● Page text
Peter Romich, of San Francisco, Vicki's friend and fellow rugweaver, introduced her to Nest Rubio of Cambridge, England. A master rugmaker and dyer, Nest rediscovered the 28-day cold water mordant process from the ancient Middle East. This process is used before dyeing the wool with madder (red) and weld (yellow), and assures light-fast colors. Skeins of spun wool are un-mordanted before dyeing in the indigo (blue) vat. Vicki's primary palette is madder (Rubia tinctorum), weld (Reseda luteola), and indigo (Indigo tinctorum).

Custom-Built Loom
Vicki's son, Simon, designed and built the loom for the California Rug. In order to preserve the integrity of the knots with long pile, the loom allows 22 feet of warp to remain fully exposed during the rug's weaving. The loom was built from California grown timbers recycled from the rafters of a demolished lumber mill. Strong enough to bear the great tension of the warp, the horizontal beams protrude beyond the plane of the verticals allowing for easy shed manipulation. The warp wraps around upper and lower horizontal beams leaving the vertical weaving surface directly in front of the weaver.

Layout element entries:

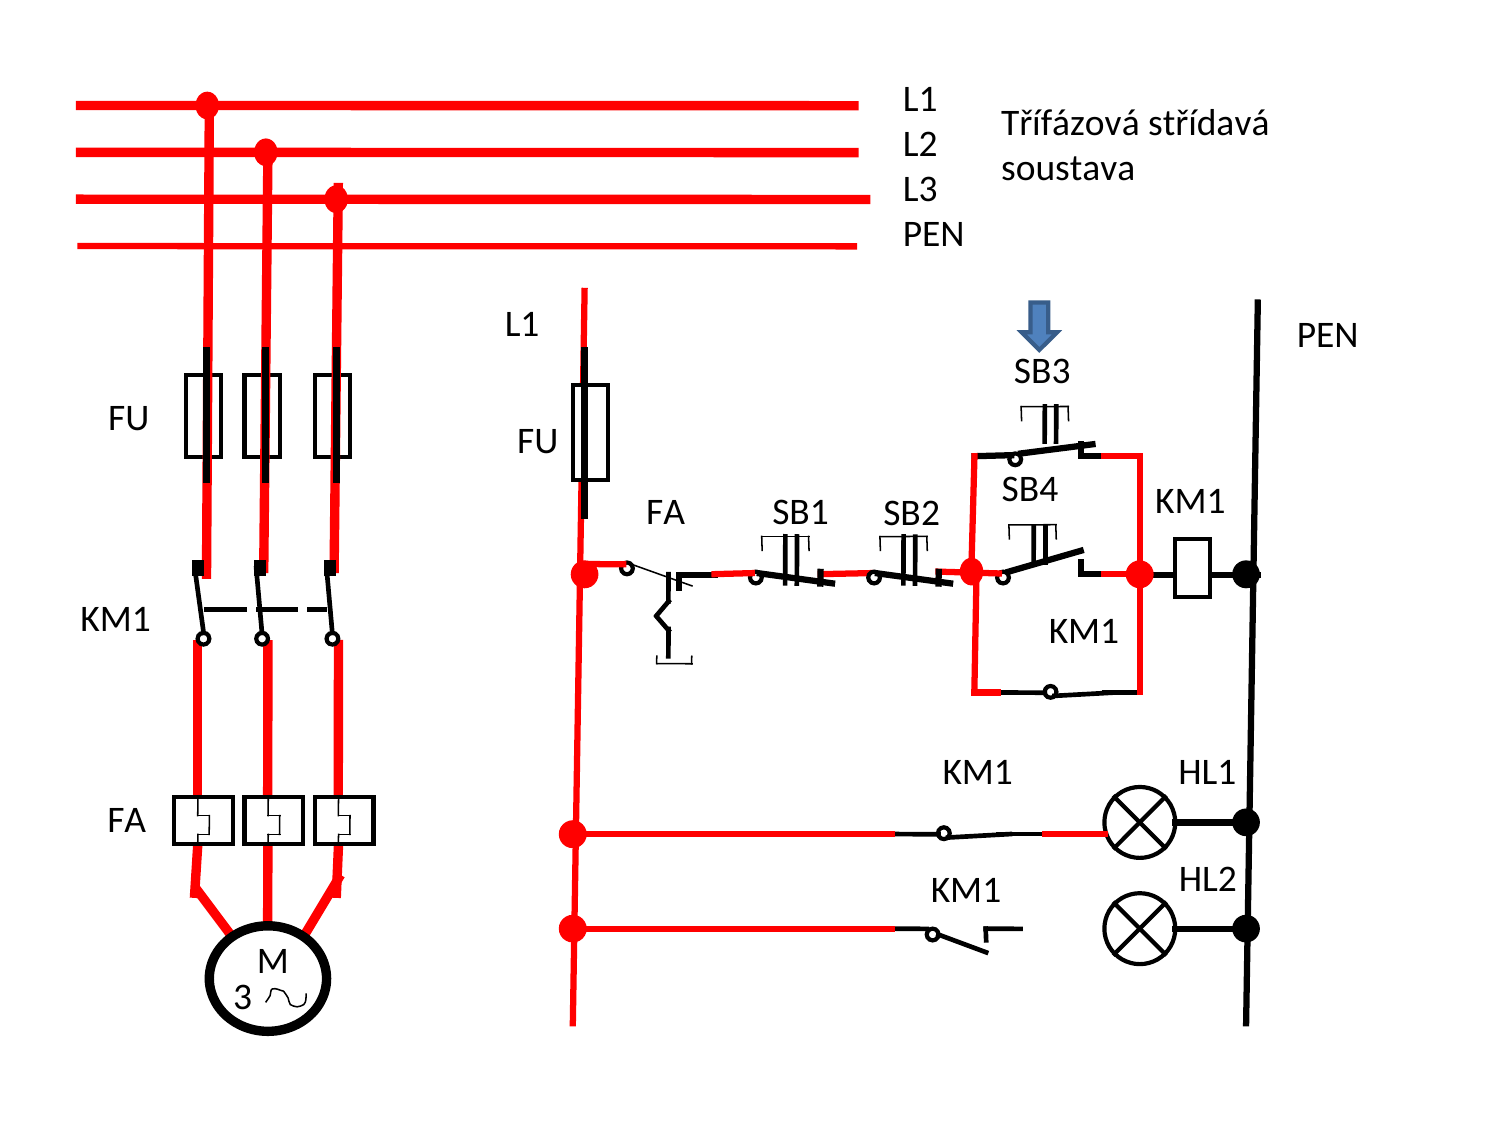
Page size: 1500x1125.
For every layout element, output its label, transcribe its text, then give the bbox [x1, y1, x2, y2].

text_box [868, 571, 880, 584]
text_box [588, 385, 609, 480]
text_box FU [93, 385, 165, 446]
text_box PEN [1282, 302, 1374, 364]
text_box [1234, 916, 1258, 941]
text_box [314, 374, 331, 457]
text_box SB3 [999, 337, 1086, 399]
text_box KM1 [1033, 597, 1135, 659]
text_box [750, 577, 762, 584]
text_box [256, 140, 276, 165]
text_box SB2 [868, 479, 956, 541]
text_box [997, 571, 1009, 584]
text_box [1234, 810, 1258, 835]
text_box [270, 374, 280, 457]
text_box [197, 93, 217, 118]
text_box [560, 822, 585, 847]
text_box [244, 796, 278, 844]
text_box [256, 562, 264, 575]
text_box KM1 [65, 586, 166, 647]
text_box [1021, 302, 1058, 350]
text_box FA [631, 479, 700, 541]
text_box [341, 374, 351, 457]
text_box [269, 796, 304, 844]
text_box FA [92, 786, 162, 848]
text_box HL1 [1163, 739, 1306, 801]
text_box [1174, 538, 1211, 598]
text_box [560, 916, 585, 941]
text_box [1104, 786, 1176, 858]
text_box [1234, 562, 1258, 587]
text_box [340, 796, 374, 844]
text_box [199, 796, 233, 844]
text_box KM1 [1143, 467, 1241, 529]
text_box HL2 [1164, 846, 1252, 907]
text_box [185, 374, 203, 457]
text_box [938, 827, 950, 840]
text_box [326, 187, 346, 211]
text_box [572, 562, 597, 587]
text_box KM1 [927, 739, 1028, 801]
text_box [197, 633, 210, 645]
text_box [212, 374, 222, 457]
text_box [174, 796, 208, 844]
text_box FU [502, 408, 574, 470]
text_box [1104, 893, 1176, 965]
text_box SB1 [757, 479, 845, 541]
text_box [209, 931, 242, 1007]
text_box SB4 [986, 456, 1074, 517]
text_box [621, 562, 633, 575]
text_box M [277, 955, 282, 964]
text_box [572, 385, 581, 480]
text_box [926, 928, 938, 941]
text_box [244, 374, 260, 457]
text_box [326, 633, 339, 645]
text_box [326, 562, 335, 575]
text_box [240, 937, 327, 1032]
text_box Třífázová střídavá soustava [986, 90, 1347, 196]
text_box M [242, 928, 304, 990]
text_box 3 [218, 964, 294, 1025]
text_box [1045, 685, 1057, 698]
text_box [256, 633, 268, 645]
text_box [1127, 562, 1152, 586]
text_box [1009, 453, 1022, 466]
text_box M [262, 955, 268, 964]
text_box [194, 562, 203, 575]
text_box [961, 560, 982, 584]
text_box [314, 796, 349, 844]
text_box L1 L2 L3 PEN [888, 66, 980, 262]
text_box L1 [490, 290, 573, 352]
text_box KM1 [916, 857, 1017, 919]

● Exercise directions
Can you reproduce the rug-weaving text above word for word, starting with "Custom-Built Loom" and going on through "of the weaver."?

● Output of the exercise
Custom-Built Loom
Vicki's son, Simon, designed and built the loom for the California Rug. In order to preserve the integrity of the knots with long pile, the loom allows 22 feet of warp to remain fully exposed during the rug's weaving. The loom was built from California grown timbers recycled from the rafters of a demolished lumber mill. Strong enough to bear the great tension of the warp, the horizontal beams protrude beyond the plane of the verticals allowing for easy shed manipulation. The warp wraps around upper and lower horizontal beams leaving the vertical weaving surface directly in front of the weaver.